I am trying to create a pd.DataFrame
, but I am having trouble getting the data type correct. I have two numpy
arrays that are type float
.
They were created from a list of coordinates (x & y) as seen here:
# Take coordinates from list and convert to a numpy array
x_vector = np.asarray(x_list, dtype=float)
y_vector = np.asarray(y_list, dtype=float)
For reference here is a sample of what x_vector
looks like:
[-2248925.48185815 -2248925.48185815 -2248080.13621823 -2262432.04991849
-2250570.32692157 -2237312.76315587 -2237312.76315587 -2245650.16260083
-2245650.16260083 -2249323.93572129 -2247050.83128422 -2253151.83634956]
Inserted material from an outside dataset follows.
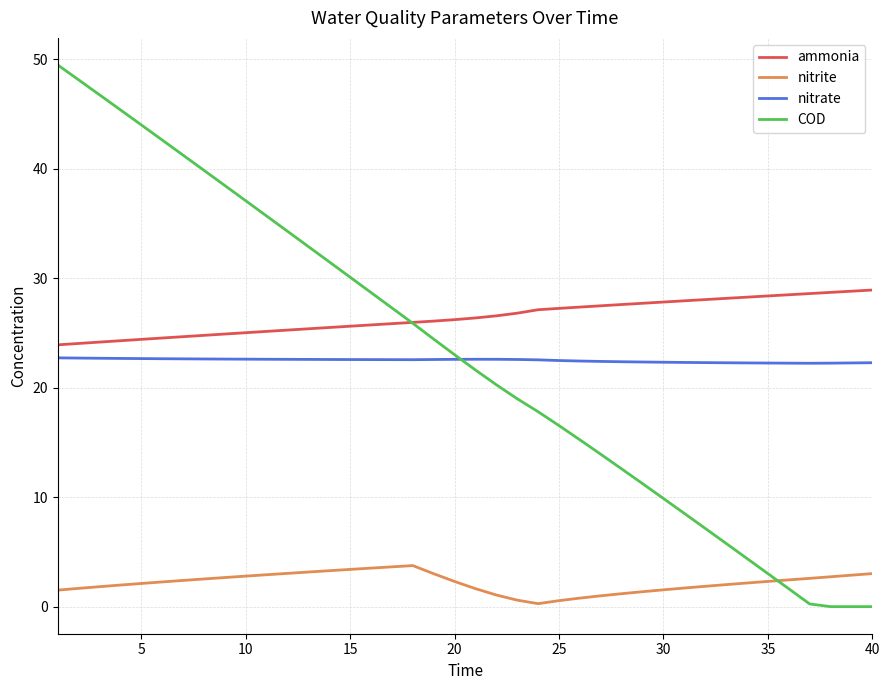

Which series has the largest total across all categories?

ammonia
I am pleased with the formatting here, the issue arises when I try to add x_vector
and y_vector
to the pandas data frame.
My logic is that I have 201 records of lat/lons so my index
equals that, then I add columns
corresponding to my data, finally I set the dtype
to match my coordinates (float).
Here is my code:
df = pd.DataFrame(index=range(1, 202, 1), columns=['lat', 'lon', 'ws_daily_max'], dtype=float)
df['lat'] = y_vector
df['lon'] = x_vector
However when I print df
to the console, I get these values where the decimal place shifted significantly. What went wrong, why did the lat/lon values change? I was expecting them to be the same as the float values above, i.e. (-2248925.48185815
)?
index lat lon ws_daily_max
1 1.895464e+06 -2.248925e+06 NaN
2 1.895464e+06 -2.248925e+06 NaN
I am truly confused as to what happened. No error message printed, but this is not the result I was expecting. Any clarity as to why and how to fix this would be greatly appreciated.
Help me, StackExchange. You're my only hope.